Fidelity Life Assurance Company of Zimbabwe has sent managing director Simon Chapereka and finance director Gersham Mushoma on leave to facilitate investigations into alleged corporate governance malpractices.

BY OUR STAFF

KPMG Chartered Accountants Zimbabwe have been appointed by insurance and pensions regulator, the Insurance and Pensions Commission (Ipec) to conduct a forensic audit in terms of Section 67(2) of the Insurance Act Chapter 24:07, Fidelity board chairman Gregory Mataka said on Friday.

He said the audit was intended to clarify issues relating to business operations, and allegations of corporate governance malpractices at the company.

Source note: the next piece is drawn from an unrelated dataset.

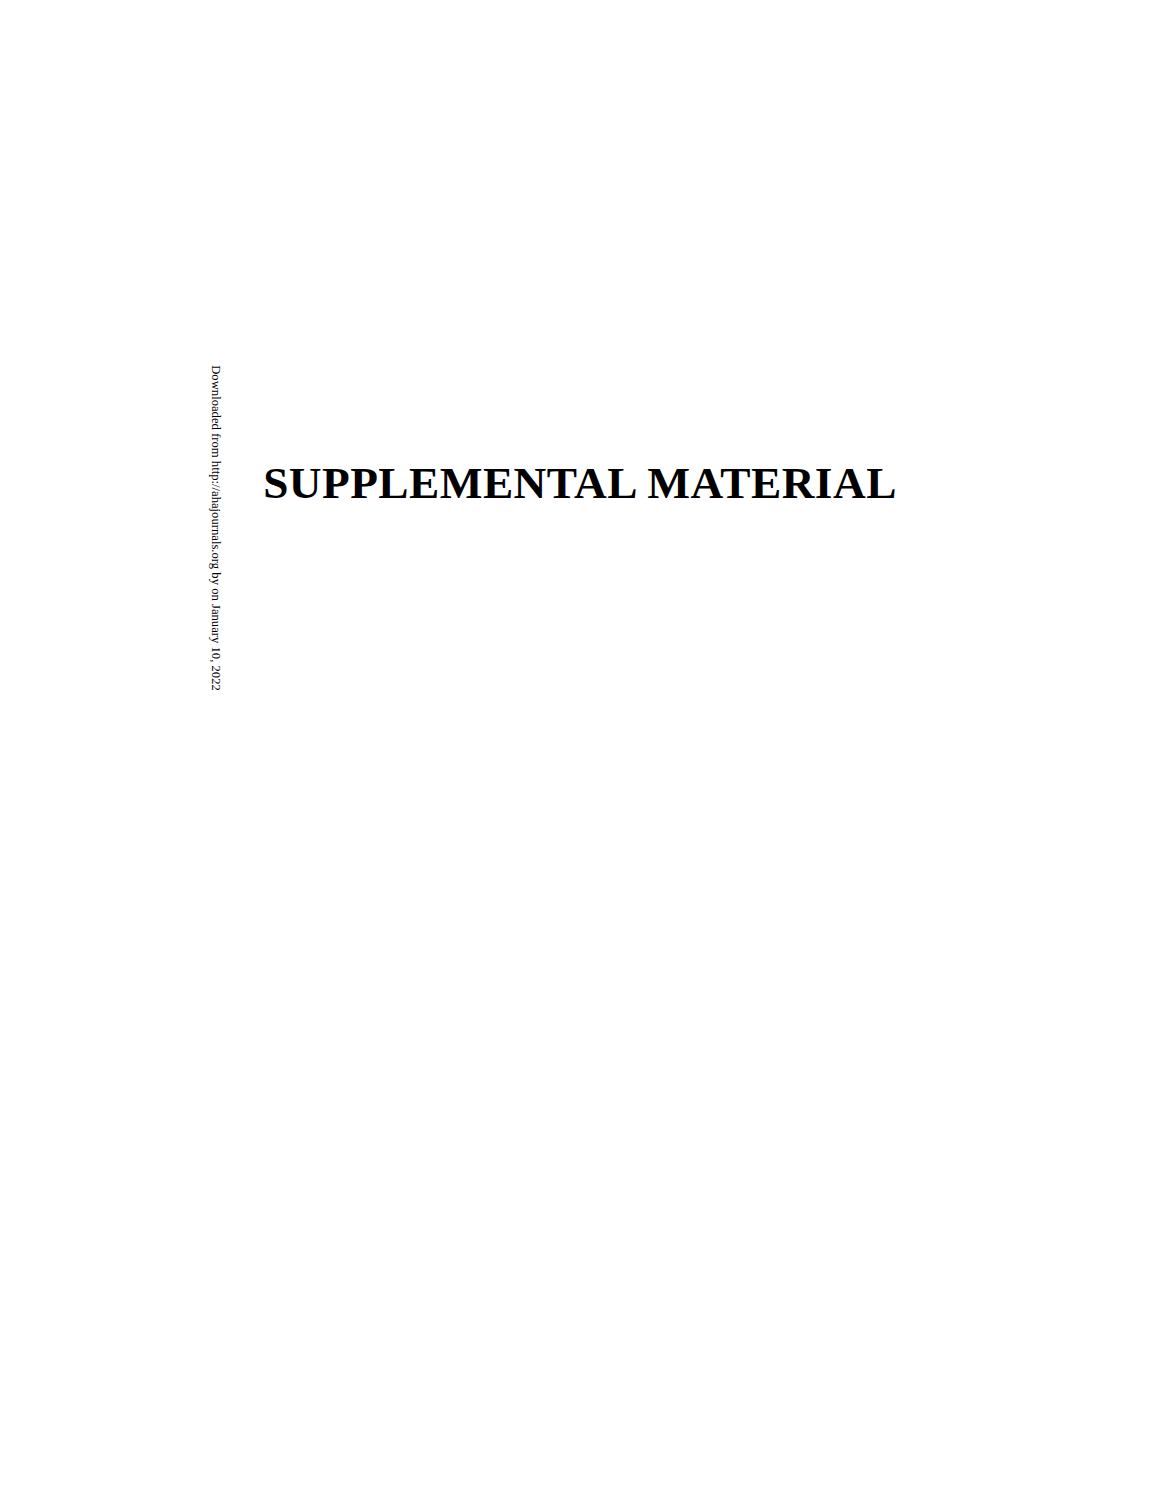SUPPLEMENTAL MATERIAL
Downloaded from http://ahajournals.org by on January 10, 2022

Mataka said following the training on corporate governance in May 2015, Fidelity embarked on a review of the company’s policies and procedures and internal processes to align them with best practice.

“While these internal processes were ongoing, Ipec requested an on-site examination,” Mataka said.

He said Chapereka and Mushoma would be on leave during the tenure of the audit. Mataka said the board had appointed Nyaradzo Matindike as the acting MD during that period.

In its financial results for the year ended December 31 2015, Fidelity Life recorded a 36% growth in revenue to $52,1 million, mainly driven by insurance premiums, sale of residential stands and interest income.

In 2014 revenue was $ 38,3 million, premium income grew by 3% to $16,6 million from $16,1 million in 2014 and the group realised a total of $27,5 million from the sale of stands which grew by 51% from $18,2 million in 2014.

In the period under review, gross written premiums were up to $17, 2 million for the year ended December 2015 from $16,5 million, while net premiums earnings grew by 3% to $16,6 million from $16,1 million in 2014.